Quoted text —
──────
# New Home for Crother's thread

1. Jun 24, 2006

### pervect

Staff Emeritus
The Crother's thread obviously needs a new home, as the OP of this thread doesn't want it hijacked to discuss Crother's issues.

I'm not sure how much longer the discussion is gonig to go on, but as a courtesy to the OP, I'll just move further discussion here, to avoid hijacking his thread.

I really don't see the point in rehashing Schwarzschild's derivation. One can directly calculate whether or not a metric satisfies Einstein's field equations. If there's a problem with the derivation, it should show up as a problem with the solution.

The Schwarzschild metric satisfies the EFE's but it contains some coordinate singularites.

The significance of these singularities is not particularly clear, until they are removed by use of a different coordinate system - the Kruskal extension.

No convincing "flaw" of the Kruskal extension has been demonstrated, only promises to "reveal it later".
──────
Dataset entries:
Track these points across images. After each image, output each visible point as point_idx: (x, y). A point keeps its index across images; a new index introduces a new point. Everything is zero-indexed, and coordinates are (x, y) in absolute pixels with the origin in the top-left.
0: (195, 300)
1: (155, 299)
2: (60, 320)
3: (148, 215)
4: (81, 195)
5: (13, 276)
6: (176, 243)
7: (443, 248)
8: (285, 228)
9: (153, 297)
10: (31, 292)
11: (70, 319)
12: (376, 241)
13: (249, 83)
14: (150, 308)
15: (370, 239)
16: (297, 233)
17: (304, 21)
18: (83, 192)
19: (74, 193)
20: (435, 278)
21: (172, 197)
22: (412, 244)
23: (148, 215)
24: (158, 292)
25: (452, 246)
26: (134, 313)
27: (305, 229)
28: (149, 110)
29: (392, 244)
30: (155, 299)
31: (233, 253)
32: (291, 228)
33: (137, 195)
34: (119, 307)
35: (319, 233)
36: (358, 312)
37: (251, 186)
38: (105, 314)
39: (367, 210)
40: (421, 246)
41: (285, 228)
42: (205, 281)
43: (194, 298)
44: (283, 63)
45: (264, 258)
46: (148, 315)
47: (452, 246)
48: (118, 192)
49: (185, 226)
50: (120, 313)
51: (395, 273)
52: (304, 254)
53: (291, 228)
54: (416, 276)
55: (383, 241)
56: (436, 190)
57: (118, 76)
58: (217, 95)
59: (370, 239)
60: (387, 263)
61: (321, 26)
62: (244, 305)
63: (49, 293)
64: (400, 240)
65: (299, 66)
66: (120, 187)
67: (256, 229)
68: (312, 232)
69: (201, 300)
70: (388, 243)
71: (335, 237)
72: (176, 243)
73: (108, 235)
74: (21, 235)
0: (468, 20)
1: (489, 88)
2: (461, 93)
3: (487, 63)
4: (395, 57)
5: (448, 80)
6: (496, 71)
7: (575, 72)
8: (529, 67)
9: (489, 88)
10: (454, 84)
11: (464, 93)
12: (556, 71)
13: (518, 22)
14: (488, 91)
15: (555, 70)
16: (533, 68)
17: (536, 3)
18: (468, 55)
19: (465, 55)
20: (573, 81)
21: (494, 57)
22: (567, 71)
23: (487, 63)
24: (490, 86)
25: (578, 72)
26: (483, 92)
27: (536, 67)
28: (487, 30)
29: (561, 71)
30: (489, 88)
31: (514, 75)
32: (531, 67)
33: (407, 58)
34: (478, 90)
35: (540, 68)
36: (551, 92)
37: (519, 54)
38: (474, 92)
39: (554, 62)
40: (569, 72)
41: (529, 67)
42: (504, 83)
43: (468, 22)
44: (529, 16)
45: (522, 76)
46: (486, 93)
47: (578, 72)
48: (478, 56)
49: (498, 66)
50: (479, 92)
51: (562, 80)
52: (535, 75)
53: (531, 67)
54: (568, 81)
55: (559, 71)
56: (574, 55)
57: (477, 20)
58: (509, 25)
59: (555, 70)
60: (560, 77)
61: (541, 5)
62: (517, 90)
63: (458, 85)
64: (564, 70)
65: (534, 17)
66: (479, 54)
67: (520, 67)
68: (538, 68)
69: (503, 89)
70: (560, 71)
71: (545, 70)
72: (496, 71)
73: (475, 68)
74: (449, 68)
──────
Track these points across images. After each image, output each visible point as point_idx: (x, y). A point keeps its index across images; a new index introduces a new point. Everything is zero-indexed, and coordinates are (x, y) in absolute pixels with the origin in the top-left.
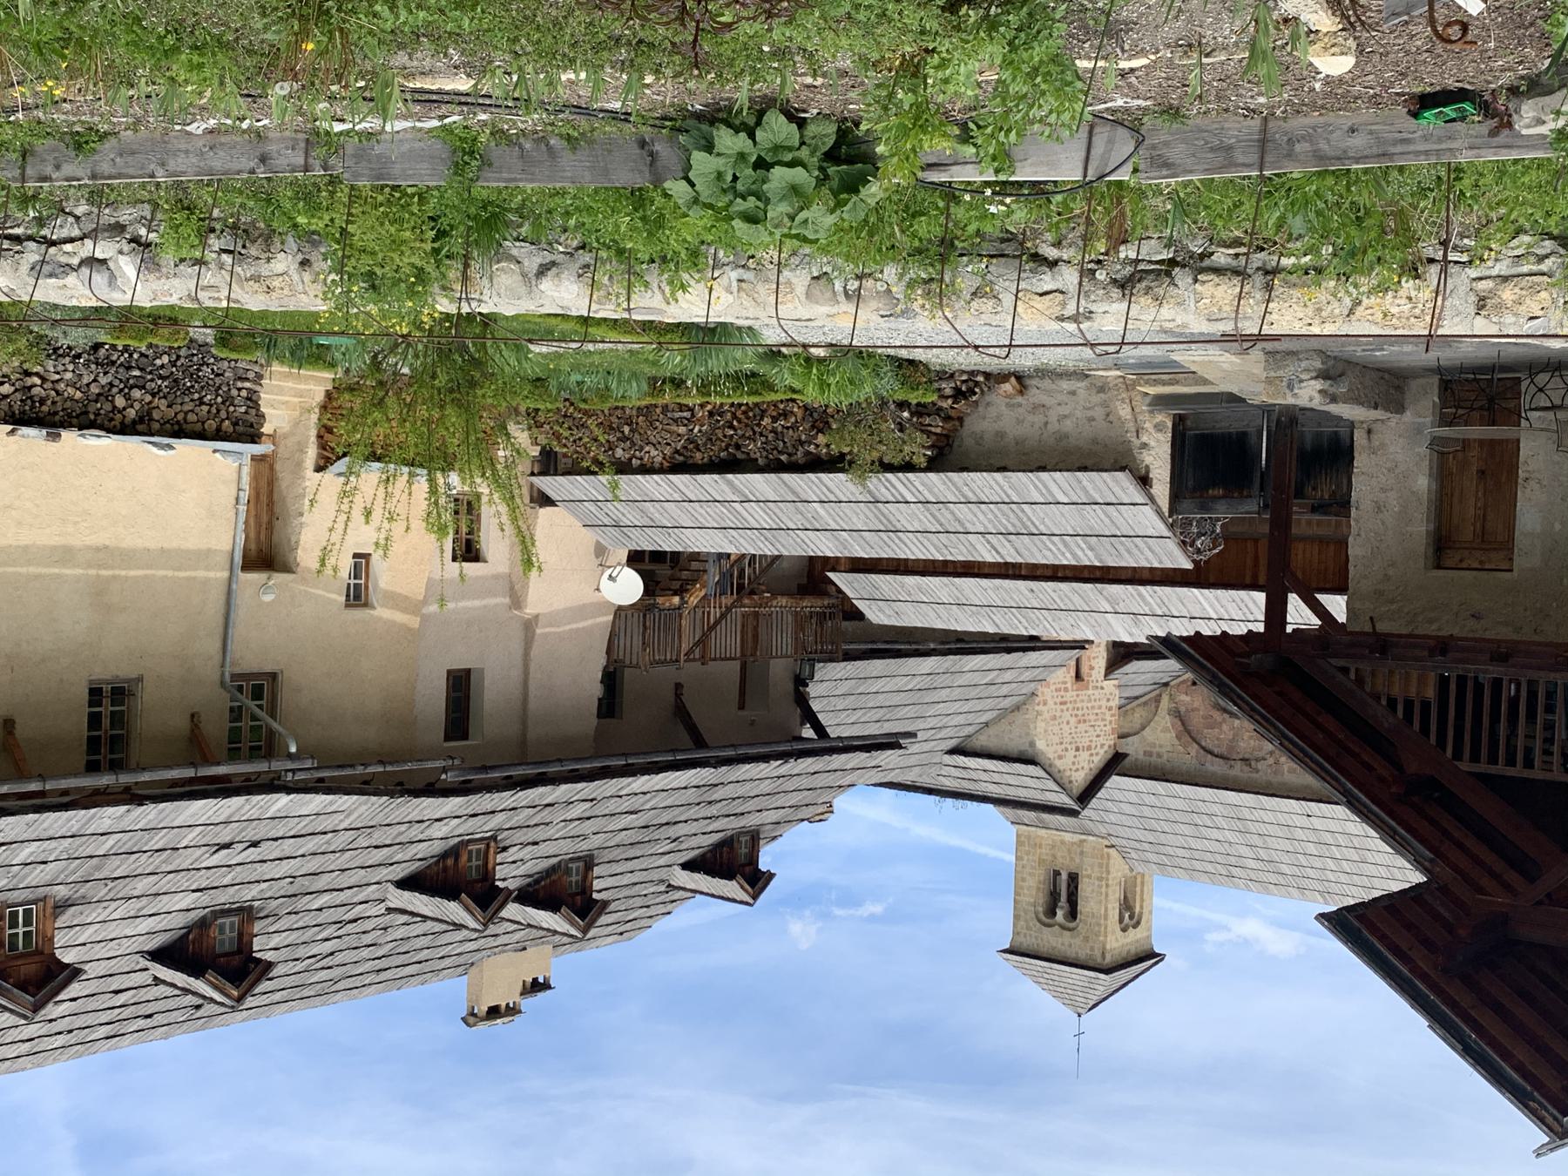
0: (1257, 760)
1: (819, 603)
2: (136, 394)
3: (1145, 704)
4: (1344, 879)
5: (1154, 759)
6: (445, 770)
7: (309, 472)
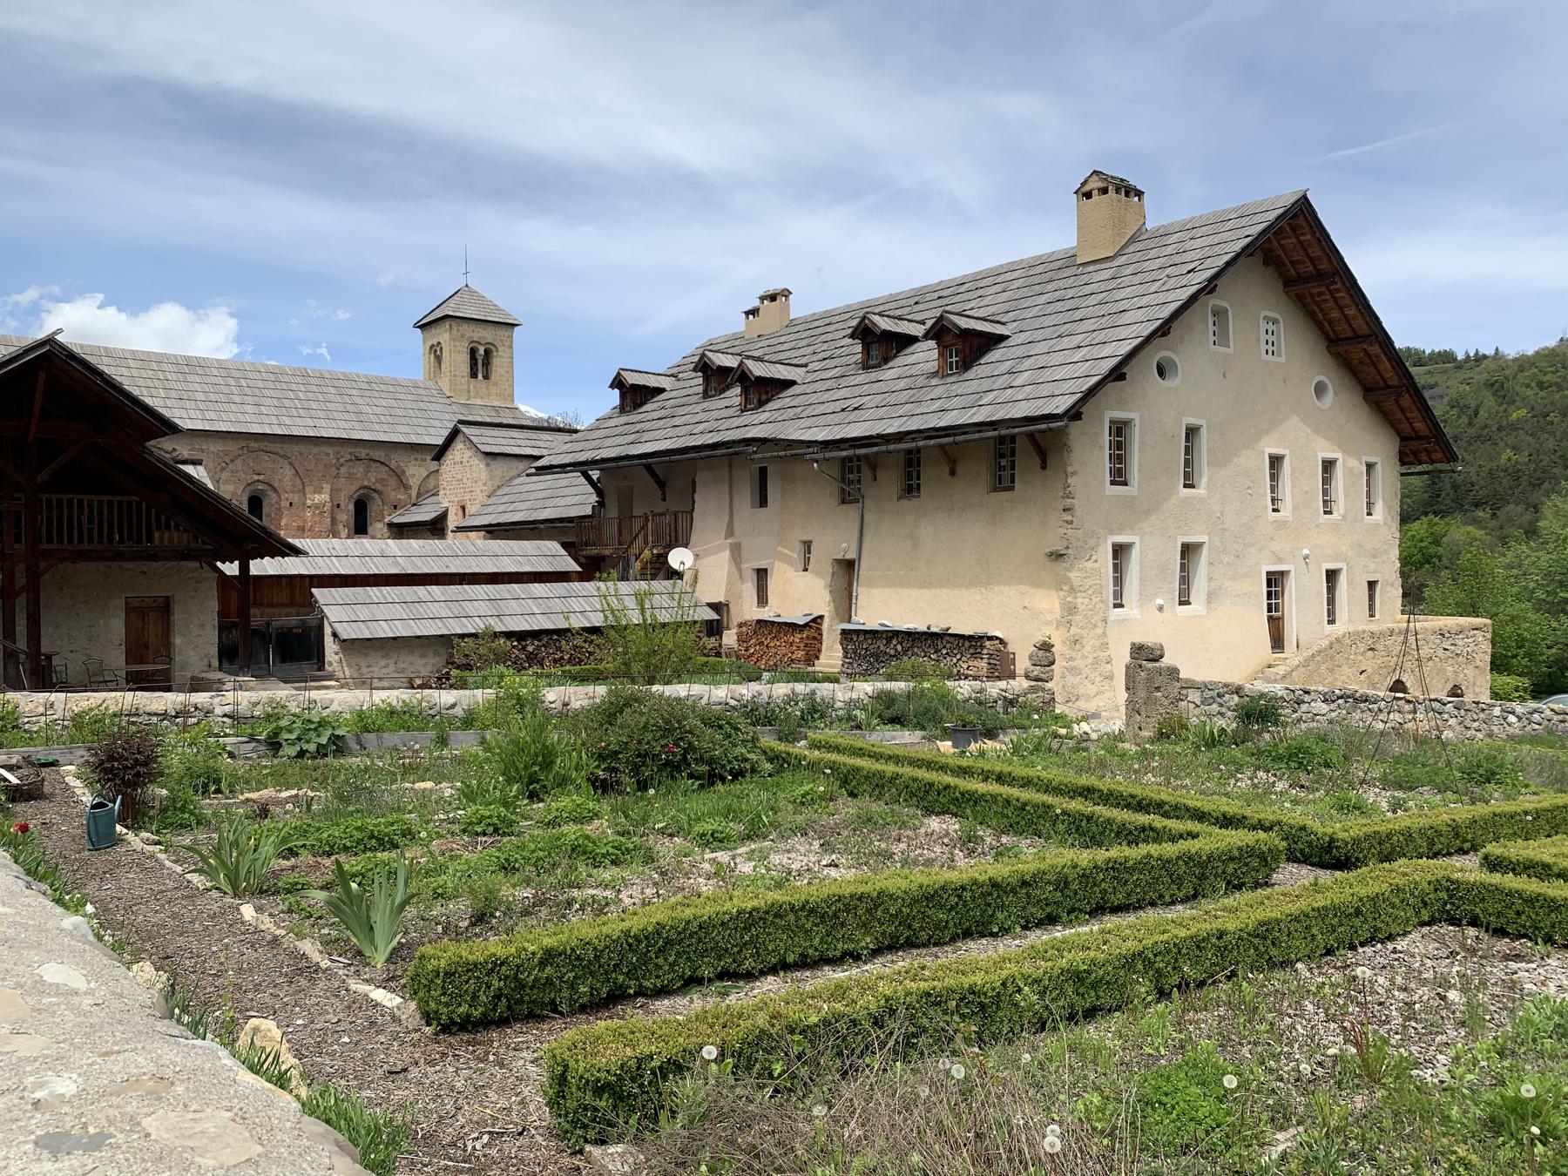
──────
Given request 1 — In the forum post about moving the Crother's thread, which coordinate system removes the singularities of the Schwarzschild metric?
Given request 2 — Continue the forum post about moving the Crother's thread, starting after its last sentence.

Task result 1 — The Kruskal extension.

Task result 2 —
One can confirm via direct calculation that the metric resulting from the Kruskal extension satisfies Einstein's field equations - so that isn't the flaw.

An important issue that has perhaps not been fully addressed is the completness of the solution.

Imagine a 4-d space-time, with a standard x,y,z,t cartesian coordinate system. But imagine that one refuses to label any part of the space time with x<=0 with a coordiante, i.e. one insists that x > 0.

This will be an incomplete description of the geometry of the space-time, ecause portions of the geometry exist that do not have coordinates.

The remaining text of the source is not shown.